Great British Menu Cookbook

Well now, a few weeks spent away from blogging and it seems like I’ve been gone forever. Still, my town came off reasonably well by local standards in the floods. Water water, everywhere, and not a drop to drink..

Great British Menu Cookbook

Hands up if you live in the UK but didn’t catch at least one episode of the recent series of “Great British Menu”. You know the formula; chefs from around the UK represent their county by cooking something symbolically local and British, and are voted out by a panel of 3 judges at the end of each show. This book collects up those recipes and dishes them up to us in a shiny patriotic package.

Firstly, I’m happy to admit that I’m becoming a little sick of cookbooks existing only as an “accompaniment to the TV series”. If a cookbook is good within it’s own right, it doesn’t need the TV series to justify its existence, does it?

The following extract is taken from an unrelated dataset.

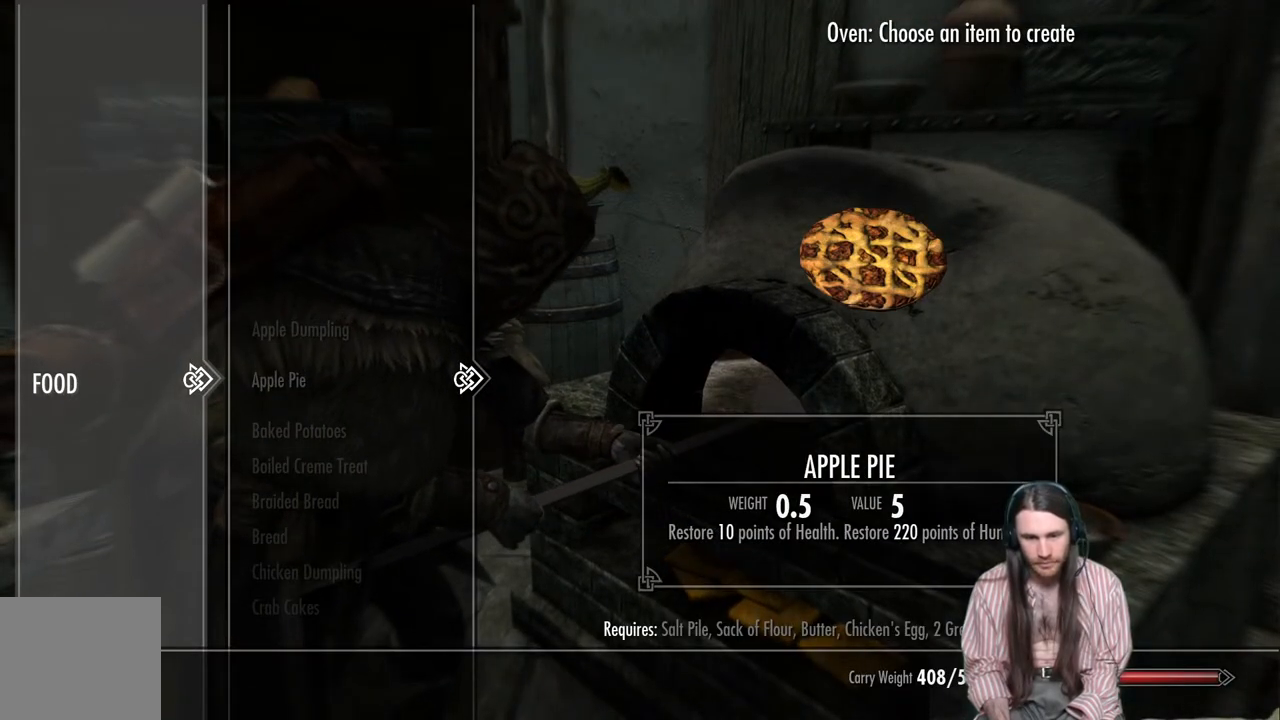
{"buttons": [], "left_stick": "center", "right_stick": "center", "events": [[200, "DPAD_DOWN", "down"], [350, "DPAD_DOWN", "up"]]}
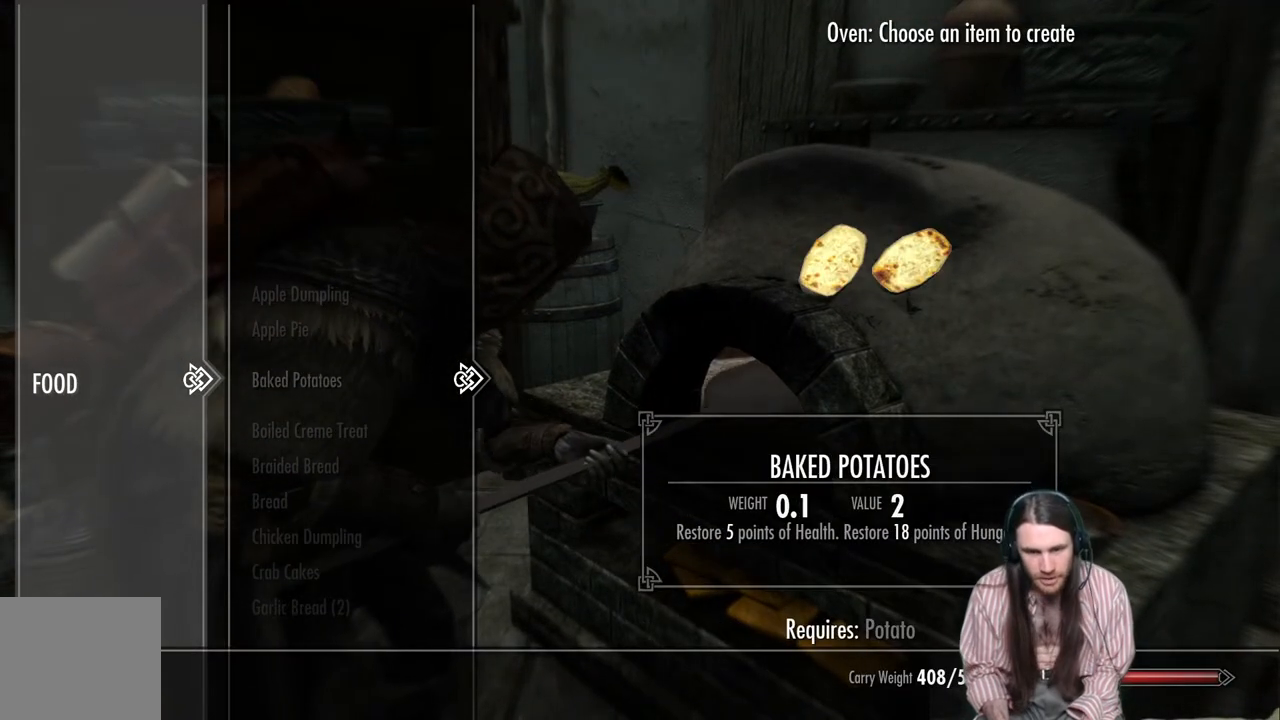
{"buttons": [], "left_stick": "center", "right_stick": "center", "events": [[100, "DPAD_DOWN", "down"], [217, "DPAD_DOWN", "up"], [367, "DPAD_DOWN", "down"], [500, "DPAD_DOWN", "up"]]}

That said, my consistent exception to the rule is the great Hugh Fearnley Whittingstall, who has yet to put a foot wrong with his books (bring on the Fish and Mushroom books later this year, I say!).

So, the book needs to give something from its own merits to be highly regarded in my eyes, and this one manages to bring the ever important subject of local and regional food to the forefront – despite never really going into any detail why. This one lets the recipes do the talking.

Now on to those recipes. How does the interesting combination of Rabbit and Crayfish Stargazy Pie tickle you?  Or perhaps a smoked eel mousse?  The recipes here truly combine the most contemporary of British cuisine with underlying tones of nostalgic “Britishness”.  What else would you expect from some of the UK’s most popular chefs, such as the two Michelin starred Marcus Wareing?

Despite the fact that this book contains such flawless recipes, it is unfortunately destined to cut just short of being a classic (which seems to be a theme amongst recent cook books anyway), in this case purely because of the fact it doesn’t bring a truly original theme and instead serves just to back up a (great) television series.

Still, this great little collection of recipes is a corker, coming complete with a Resource Directory and short guide to seasonal produce; it is well deserving of a place on the shelve of anyone that wants to take their talents and knowledge of British cuisine to the next level.